+++ Provided text

“Black people suffer from dramatic health disparities in life expectancy, maternal and infant mortality, chronic medical conditions, and outcomes from acute illnesses like myocardial infarction and sepsis,” stated a recent open letter signed by more than 1,200 public health experts and medical students supporting the George Floyd protests. “They result from long-standing systems of oppression and bias which have subjected people of color to discrimination in the healthcare setting.”
It is a widely held belief among healthcare policy experts that racism causes health disparities between black people and white people. In 2016, the prestigious New England Journal of Medicine ran an editorial that stated, “Most physicians are not explicitly racist. … However, they operate in an inherently racist system. Structural racism is insidious, and a large and growing body of literature documents disparate outcomes for different races despite the best efforts of individual health care professionals.”
Is that belief correct?
On its face, the data say yes. Life expectancy among black people is still more than three years less, on average, than among white people in the United States. According to the U.S. Department of Health and Human Services, black people are 60% more likely to be diagnosed with diabetes than white people. Heart disease and kidney failure are complications stemming from diabetes, and rates of both are higher among black people as well. The risk of kidney failure is 4 times higher for blacks than whites, and black people are 20% more likely to die from heart disease.
Yet Jonathan Klick and Sally Satel challenge the “idea that racial bias is a meaningful cause of health disparities” in their book The Health Disparities Myth. Klick, a professor of law at the University of Pennsylvania, and Satel, a physician and resident scholar at the conservative American Enterprise Institute, write that the idea is “sensational but unsubstantiated.” They make the case that factors such as physician quality and geography better account for the disparities.
Much research has examined whether physicians are guilty of “implicit bias,” that physicians make clinical decisions based on implicit assumptions about race and ethnicity. However, there is no definitive conclusion on implicit bias. For example, a research review from 2013 in the Journal of General Internal Medicine examined “implicit bias” among physicians and concluded that “implicit bias may contribute to health care disparities by shaping physician behavior and producing differences in medical treatment along the lines of race, ethnicity, gender or other characteristics.” But a 2017 review in Academic Emergency Medicine stated that the “current literature indicates that although many physicians, regardless of specialty, demonstrate an implicit preference for white people, this bias does not appear to impact their clinical decision making.”
Klick and Satel point to research showing that black people are more likely to seek treatment from lower-quality physicians than white people. A study of Medicare patients found that 80% of physician visits by black people were made to only 22% of physicians. In general, those physicians were less likely to have passed a rigorous certification exam and had less access to high-quality specialists to which they could refer their patients. A similar pattern can be found among hospitals. Those that treat predominantly minority patients tend to offer lower quality healthcare.

++++++

What you are asked to do:
Continue the article on racial health disparities after its last paragraph.

+++ Record extracts

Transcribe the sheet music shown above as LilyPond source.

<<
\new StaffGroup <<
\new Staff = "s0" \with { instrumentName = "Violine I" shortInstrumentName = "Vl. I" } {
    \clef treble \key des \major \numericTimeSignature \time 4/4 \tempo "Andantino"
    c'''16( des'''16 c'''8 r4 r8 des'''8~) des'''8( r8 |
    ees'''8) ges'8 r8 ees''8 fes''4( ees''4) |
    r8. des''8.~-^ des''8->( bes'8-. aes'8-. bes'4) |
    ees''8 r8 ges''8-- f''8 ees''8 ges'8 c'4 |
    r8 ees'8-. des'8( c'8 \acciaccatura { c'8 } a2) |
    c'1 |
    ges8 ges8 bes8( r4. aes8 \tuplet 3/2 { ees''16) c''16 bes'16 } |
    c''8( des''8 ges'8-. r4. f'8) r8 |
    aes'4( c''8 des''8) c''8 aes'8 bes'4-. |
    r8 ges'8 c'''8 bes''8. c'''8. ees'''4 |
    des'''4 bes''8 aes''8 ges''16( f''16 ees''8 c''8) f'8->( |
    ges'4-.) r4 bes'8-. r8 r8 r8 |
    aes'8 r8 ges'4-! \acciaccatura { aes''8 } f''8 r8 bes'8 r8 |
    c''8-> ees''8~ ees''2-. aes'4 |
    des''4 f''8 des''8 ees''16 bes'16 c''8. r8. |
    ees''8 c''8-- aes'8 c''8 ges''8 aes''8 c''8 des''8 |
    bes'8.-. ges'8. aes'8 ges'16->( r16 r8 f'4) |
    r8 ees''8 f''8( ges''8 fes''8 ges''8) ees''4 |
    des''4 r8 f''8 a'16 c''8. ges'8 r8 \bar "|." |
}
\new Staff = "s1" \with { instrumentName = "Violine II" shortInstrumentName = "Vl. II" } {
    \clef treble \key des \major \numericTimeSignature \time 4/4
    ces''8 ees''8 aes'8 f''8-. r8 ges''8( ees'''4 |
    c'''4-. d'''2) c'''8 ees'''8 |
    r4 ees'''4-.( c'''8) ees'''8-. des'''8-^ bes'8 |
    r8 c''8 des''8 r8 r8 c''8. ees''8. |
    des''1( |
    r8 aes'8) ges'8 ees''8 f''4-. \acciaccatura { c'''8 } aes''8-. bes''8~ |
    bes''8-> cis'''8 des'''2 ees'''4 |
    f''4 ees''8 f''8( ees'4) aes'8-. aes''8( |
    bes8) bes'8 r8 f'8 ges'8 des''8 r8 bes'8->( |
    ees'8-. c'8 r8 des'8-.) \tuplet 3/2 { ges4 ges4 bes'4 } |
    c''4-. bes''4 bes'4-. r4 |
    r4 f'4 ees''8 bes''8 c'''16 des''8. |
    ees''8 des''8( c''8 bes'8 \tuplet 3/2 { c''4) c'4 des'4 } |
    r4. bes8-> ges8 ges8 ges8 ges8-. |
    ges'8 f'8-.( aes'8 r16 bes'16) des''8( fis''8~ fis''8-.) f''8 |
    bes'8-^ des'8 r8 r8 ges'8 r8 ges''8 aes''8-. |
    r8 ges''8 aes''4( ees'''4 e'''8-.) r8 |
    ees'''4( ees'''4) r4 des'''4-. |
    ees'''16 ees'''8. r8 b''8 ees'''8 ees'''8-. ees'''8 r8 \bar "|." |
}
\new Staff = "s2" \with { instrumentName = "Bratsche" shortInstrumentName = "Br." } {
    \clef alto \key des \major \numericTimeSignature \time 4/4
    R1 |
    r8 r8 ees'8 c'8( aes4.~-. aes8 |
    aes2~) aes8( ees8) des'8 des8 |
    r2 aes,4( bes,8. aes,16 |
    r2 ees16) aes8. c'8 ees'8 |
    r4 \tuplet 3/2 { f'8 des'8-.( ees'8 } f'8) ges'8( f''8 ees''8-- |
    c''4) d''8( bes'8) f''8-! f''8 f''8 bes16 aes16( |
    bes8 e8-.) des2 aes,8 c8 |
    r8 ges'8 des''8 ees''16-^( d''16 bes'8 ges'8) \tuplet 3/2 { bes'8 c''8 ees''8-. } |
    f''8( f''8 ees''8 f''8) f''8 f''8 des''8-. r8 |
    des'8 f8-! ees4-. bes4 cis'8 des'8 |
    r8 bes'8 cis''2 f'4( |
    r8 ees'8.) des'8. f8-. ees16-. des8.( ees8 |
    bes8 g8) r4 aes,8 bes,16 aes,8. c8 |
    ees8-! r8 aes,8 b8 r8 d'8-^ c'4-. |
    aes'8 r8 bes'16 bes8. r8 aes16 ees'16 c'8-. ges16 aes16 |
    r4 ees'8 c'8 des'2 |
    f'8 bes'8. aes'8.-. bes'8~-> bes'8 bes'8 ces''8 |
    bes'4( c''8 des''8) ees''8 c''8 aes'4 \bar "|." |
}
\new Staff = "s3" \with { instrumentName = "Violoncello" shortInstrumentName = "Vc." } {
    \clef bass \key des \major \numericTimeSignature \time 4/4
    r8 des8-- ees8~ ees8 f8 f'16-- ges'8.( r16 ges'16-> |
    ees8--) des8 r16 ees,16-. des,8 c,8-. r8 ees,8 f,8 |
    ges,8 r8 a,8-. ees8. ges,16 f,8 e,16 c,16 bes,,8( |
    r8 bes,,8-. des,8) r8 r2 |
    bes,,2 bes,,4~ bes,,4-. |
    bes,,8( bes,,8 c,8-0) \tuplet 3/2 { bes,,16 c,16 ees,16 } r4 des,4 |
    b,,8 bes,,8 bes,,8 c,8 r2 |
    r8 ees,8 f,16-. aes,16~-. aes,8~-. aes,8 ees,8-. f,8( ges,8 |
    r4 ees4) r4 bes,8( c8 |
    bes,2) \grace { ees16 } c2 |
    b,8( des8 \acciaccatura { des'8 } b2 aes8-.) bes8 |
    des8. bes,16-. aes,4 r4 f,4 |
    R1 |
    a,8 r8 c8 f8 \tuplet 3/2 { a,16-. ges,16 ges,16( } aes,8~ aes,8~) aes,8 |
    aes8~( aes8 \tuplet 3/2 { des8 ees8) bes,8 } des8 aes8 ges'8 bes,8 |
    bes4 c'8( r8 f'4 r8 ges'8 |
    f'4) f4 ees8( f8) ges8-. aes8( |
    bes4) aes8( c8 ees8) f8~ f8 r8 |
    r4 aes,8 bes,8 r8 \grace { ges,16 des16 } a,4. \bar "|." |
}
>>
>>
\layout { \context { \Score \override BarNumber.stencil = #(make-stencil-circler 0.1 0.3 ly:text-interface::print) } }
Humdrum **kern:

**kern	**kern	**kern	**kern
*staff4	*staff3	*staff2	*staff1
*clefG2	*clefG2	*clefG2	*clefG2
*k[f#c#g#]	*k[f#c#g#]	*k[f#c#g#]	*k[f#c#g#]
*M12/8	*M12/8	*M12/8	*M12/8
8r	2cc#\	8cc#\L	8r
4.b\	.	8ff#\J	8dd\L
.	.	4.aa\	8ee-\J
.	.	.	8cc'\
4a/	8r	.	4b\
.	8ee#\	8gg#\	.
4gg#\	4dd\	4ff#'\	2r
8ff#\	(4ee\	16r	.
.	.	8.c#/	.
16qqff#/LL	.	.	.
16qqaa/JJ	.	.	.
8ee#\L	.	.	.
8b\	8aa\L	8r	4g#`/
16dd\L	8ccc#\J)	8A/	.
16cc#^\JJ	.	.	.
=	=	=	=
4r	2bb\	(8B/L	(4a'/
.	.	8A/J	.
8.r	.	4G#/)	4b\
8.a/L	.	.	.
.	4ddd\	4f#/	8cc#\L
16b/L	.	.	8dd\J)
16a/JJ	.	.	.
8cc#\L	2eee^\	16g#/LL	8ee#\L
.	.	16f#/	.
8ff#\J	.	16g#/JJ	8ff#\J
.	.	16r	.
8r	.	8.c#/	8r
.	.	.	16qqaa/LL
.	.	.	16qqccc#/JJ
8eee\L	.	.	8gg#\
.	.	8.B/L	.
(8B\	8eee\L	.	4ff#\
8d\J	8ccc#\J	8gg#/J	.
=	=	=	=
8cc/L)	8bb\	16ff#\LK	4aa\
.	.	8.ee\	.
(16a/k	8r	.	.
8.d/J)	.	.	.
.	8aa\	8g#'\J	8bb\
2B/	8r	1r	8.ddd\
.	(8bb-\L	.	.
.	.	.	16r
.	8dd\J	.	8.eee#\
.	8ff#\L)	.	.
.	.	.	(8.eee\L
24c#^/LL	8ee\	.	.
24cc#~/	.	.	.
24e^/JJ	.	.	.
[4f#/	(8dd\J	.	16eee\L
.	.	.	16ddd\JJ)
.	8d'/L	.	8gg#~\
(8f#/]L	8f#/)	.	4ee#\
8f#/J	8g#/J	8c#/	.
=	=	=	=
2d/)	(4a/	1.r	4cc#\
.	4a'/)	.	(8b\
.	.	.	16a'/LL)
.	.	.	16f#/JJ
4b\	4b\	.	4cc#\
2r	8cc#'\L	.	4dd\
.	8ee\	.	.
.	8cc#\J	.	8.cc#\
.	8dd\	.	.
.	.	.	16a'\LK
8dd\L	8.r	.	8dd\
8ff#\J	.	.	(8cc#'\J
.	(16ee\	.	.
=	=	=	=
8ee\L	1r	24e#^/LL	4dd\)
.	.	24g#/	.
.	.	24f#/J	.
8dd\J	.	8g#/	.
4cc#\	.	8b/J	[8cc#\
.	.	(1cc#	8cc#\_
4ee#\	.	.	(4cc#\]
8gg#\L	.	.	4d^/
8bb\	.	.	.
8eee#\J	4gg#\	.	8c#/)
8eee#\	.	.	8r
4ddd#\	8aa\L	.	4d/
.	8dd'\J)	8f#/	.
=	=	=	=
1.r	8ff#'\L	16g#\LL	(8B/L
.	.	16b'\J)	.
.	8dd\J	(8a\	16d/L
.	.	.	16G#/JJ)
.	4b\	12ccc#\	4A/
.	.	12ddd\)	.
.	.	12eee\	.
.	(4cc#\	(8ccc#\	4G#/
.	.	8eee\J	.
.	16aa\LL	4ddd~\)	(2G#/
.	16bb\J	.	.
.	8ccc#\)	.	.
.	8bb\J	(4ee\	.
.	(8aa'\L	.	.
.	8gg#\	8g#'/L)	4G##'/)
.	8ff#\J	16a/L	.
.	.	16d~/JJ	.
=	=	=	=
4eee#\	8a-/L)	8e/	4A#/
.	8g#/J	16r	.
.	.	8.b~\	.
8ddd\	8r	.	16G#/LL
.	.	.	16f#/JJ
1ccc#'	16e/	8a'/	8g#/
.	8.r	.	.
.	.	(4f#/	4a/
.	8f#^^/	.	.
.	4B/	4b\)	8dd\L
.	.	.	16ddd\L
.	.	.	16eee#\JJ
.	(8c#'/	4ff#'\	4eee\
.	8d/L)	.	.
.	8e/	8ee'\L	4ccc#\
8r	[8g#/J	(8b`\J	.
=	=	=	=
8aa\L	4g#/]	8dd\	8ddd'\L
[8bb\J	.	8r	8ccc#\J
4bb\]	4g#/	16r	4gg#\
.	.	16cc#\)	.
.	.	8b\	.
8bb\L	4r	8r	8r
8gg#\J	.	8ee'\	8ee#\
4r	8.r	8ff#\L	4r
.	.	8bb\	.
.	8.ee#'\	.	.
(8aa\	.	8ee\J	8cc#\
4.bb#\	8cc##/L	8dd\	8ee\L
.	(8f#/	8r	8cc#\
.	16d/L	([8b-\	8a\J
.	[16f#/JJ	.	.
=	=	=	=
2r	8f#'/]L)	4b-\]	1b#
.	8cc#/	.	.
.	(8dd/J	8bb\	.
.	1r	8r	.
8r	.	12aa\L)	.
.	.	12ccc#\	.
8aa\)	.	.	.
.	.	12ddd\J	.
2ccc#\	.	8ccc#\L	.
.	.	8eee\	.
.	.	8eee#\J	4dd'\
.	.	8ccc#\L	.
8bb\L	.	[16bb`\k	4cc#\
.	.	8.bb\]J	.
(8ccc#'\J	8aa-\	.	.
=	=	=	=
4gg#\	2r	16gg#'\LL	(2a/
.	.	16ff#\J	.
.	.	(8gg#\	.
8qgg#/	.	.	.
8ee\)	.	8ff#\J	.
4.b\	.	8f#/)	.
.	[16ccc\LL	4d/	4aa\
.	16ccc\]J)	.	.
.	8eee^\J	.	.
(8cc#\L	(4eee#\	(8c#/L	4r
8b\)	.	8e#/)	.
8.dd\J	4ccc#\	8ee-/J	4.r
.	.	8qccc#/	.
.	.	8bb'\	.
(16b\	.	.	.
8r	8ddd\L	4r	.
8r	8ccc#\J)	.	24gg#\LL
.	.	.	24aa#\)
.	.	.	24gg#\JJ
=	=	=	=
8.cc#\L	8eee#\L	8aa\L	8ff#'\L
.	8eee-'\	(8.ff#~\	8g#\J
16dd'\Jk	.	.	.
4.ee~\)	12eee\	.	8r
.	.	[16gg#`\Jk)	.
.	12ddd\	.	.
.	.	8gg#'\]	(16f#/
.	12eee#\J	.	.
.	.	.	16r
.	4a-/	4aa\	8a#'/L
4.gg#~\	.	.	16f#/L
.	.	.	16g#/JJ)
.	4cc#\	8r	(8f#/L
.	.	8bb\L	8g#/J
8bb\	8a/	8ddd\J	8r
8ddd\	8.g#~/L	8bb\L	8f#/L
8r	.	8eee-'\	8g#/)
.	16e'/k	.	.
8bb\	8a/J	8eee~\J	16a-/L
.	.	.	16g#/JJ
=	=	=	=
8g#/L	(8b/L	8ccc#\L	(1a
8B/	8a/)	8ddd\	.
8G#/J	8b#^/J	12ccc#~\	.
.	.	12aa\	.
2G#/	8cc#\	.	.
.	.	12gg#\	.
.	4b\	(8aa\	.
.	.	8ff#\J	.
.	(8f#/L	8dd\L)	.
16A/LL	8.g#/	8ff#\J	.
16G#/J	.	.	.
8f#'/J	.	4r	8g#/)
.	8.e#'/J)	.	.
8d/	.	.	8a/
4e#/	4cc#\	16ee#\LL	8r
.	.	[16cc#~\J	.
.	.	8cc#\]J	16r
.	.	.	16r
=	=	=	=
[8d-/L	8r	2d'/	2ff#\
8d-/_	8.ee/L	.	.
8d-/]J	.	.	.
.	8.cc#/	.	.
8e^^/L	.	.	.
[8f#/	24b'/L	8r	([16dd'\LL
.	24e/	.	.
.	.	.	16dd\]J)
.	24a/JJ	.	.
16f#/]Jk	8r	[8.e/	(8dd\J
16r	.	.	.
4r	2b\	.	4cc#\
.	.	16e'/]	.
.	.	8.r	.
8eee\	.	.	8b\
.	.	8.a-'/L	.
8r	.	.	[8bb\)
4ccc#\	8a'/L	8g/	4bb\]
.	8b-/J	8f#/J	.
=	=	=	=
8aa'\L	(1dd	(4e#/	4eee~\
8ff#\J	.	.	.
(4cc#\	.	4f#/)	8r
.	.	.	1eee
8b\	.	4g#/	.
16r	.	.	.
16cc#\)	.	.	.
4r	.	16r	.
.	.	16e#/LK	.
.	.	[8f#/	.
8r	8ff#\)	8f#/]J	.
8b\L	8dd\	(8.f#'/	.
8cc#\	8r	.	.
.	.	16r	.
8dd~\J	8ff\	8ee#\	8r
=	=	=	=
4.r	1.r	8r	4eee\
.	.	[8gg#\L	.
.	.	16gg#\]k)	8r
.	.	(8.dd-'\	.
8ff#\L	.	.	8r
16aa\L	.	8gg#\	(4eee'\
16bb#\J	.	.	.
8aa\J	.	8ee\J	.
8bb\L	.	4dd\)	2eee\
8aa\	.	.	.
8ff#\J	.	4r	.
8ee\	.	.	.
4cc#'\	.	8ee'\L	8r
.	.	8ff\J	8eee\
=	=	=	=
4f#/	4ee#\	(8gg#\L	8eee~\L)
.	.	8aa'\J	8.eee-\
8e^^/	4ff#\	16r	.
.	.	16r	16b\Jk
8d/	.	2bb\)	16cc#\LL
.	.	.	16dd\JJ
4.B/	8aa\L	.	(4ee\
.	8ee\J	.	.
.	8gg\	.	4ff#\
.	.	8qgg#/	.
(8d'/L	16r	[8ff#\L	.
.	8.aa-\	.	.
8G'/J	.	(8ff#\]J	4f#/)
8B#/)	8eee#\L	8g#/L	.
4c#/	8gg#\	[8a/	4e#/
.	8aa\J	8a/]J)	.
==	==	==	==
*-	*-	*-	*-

++++++

Response area:
A more important factor is geography — specifically where a patient lives. “Geographic residence often explains race-related differences in treatment better than even income or education,” Klick and Satel write. “As a rule, the quality of care received by blacks is inversely related to the concentration of black residents in the local population.” They point to research showing that the frequency of annual eye exams for black diabetic patients dropped in areas with a heavier concentration of black residents. But black residents who lived in areas with more white residents received eye care that was equal to that of whites. Research that examined the impact of geography on heart attacks and infant mortality found similar results.
However, if black people tend to live in areas with lower-quality healthcare, perhaps that in itself is evidence of “structural racism.” The same editorial in the New England Journal of Medicine defines structural racism as “a confluence of institutions, culture, history, ideology, and codified practices that generate and perpetuate inequity among racial and ethnic groups.” Perhaps structural racism is responsible for why black people are more likely to live in areas with inferior healthcare services. For example, an article in the Annual Review of Sociology concluded that “racial inequalities in health endure primarily because racism is a fundamental cause of racial differences in [socioeconomic status] and because SES is a fundamental cause of health inequalities.”
Proponents of the structural racism argument point to the practice of “redlining,” the denial of services such as mortgages and business loans in areas with heavy minority populations. The federal Fair Housing Act of 1968 outlawed redlining, but those making the structural racism argument point to research showing that black people still have a harder time than white people getting mortgages and small-business loans. Critics of the structural racism argument claim that credit scores determine whether people are approved for loans and that blacks and Hispanics tend to have lower credit scores than whites and Asians.
The question of whether racism or other factors account for health disparities between blacks and whites is far from academic. If racism is indeed the cause, then more policy measures aimed at reducing racial disparities are likely needed to reduce health disparities. But if racism is not the cause, then focusing on it, as Klick and Satel write, “siphons energy and resources from endeavors targeting system factors that are more relevant to improving minority health.”